PROBLEMA 1:
Copie fielmente, nos registos apresentados mais abaixo, tudo desde a linha que contém "phylum: Tracheophyta" até ao final dos registos, ambas as extremidades incluídas.

"Todos os meus versos são um apaixonado desejo de ver claro mesmo nos labirintos da noite."
Eugénio de Andrade

quarta-feira, 9 de agosto de 2017

Nem olhaste para trás...

Esperas-me à entrada da nossa casa
A casa que ambos construímos com alma
A alma da nossa casa habitada em nós
Os nós com que prendemos os sonhos
Que esvoaçavam iluminados pela lua
A mesma lua que desenha as tuas coxas altas
Na camisa de noite transparente
Transparentes os teus olhos
Enquanto no coração se atropelam
Espessos e profundos presságios
Fitas a noite incendiada de desejos
Desejos flamejantes em tropel
Na noite solitária.
Ainda virás à porta da nossa casa
Sete noites a fio
Uma noite a seguir a outra noite
Sondando a escuridão
Os teus pés descalços caminham
Sobre um tapete de vidros
Mas tu nem notaste
Fizeste a mala e partiste nessa noite
A nossa casa ruiu atrás de ti

Nem olhaste para trás.

LINHAS:
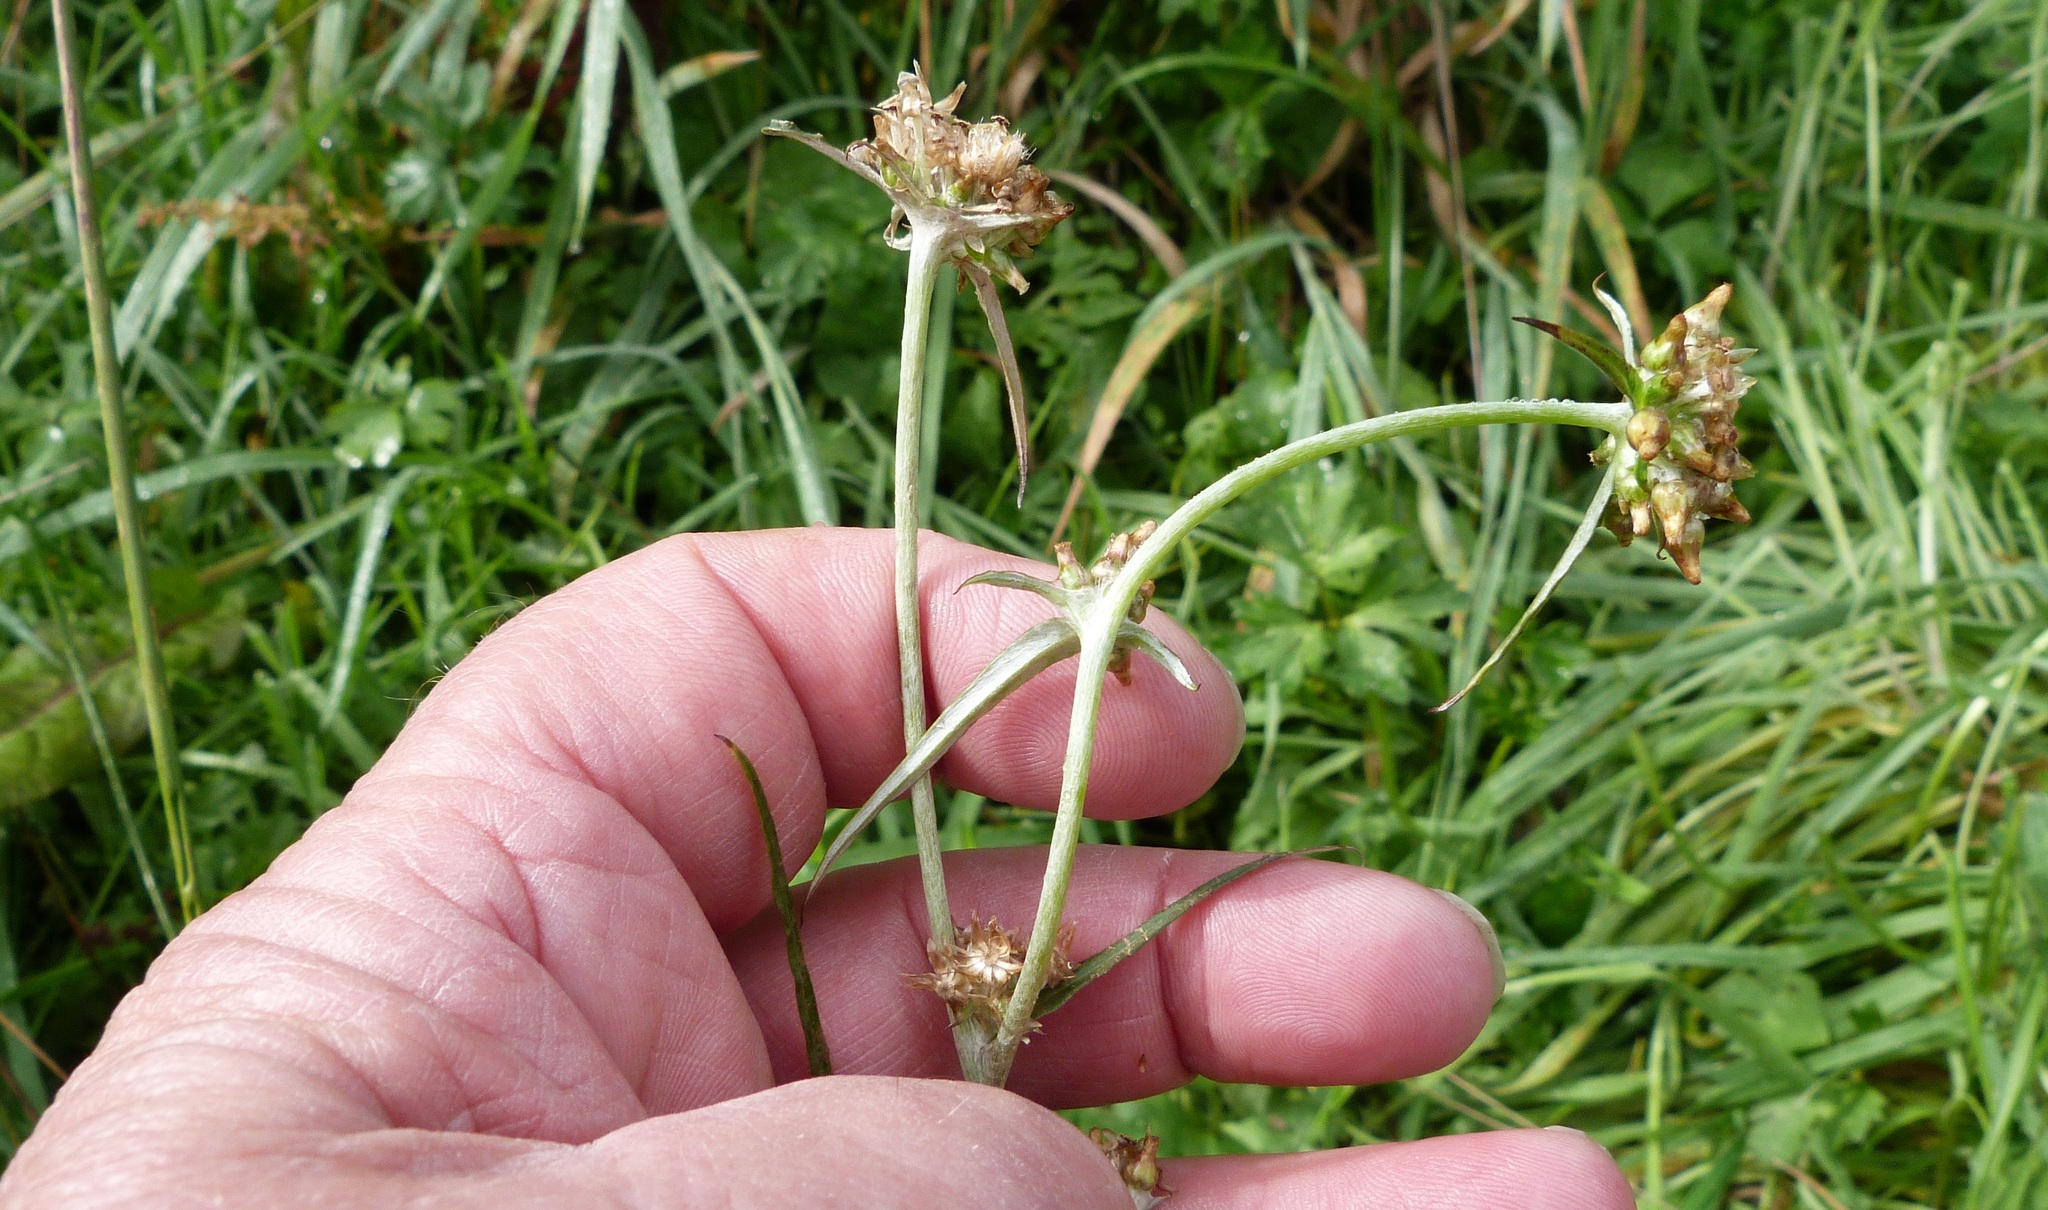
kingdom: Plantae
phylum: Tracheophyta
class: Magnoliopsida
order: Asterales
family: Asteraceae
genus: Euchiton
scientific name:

PROBLEMA 2:
Repita, sem qualquer alteração, todo o trecho do poema desde as palavras "Esperas-me à entrada" até às palavras "Na noite solitária.", inclusive.

RESULTADO DO EXERCÍCIO 1:
phylum: Tracheophyta
class: Magnoliopsida
order: Asterales
family: Asteraceae
genus: Euchiton
scientific name:

RESULTADO DO EXERCÍCIO 2:
Esperas-me à entrada da nossa casa
A casa que ambos construímos com alma
A alma da nossa casa habitada em nós
Os nós com que prendemos os sonhos
Que esvoaçavam iluminados pela lua
A mesma lua que desenha as tuas coxas altas
Na camisa de noite transparente
Transparentes os teus olhos
Enquanto no coração se atropelam
Espessos e profundos presságios
Fitas a noite incendiada de desejos
Desejos flamejantes em tropel
Na noite solitária.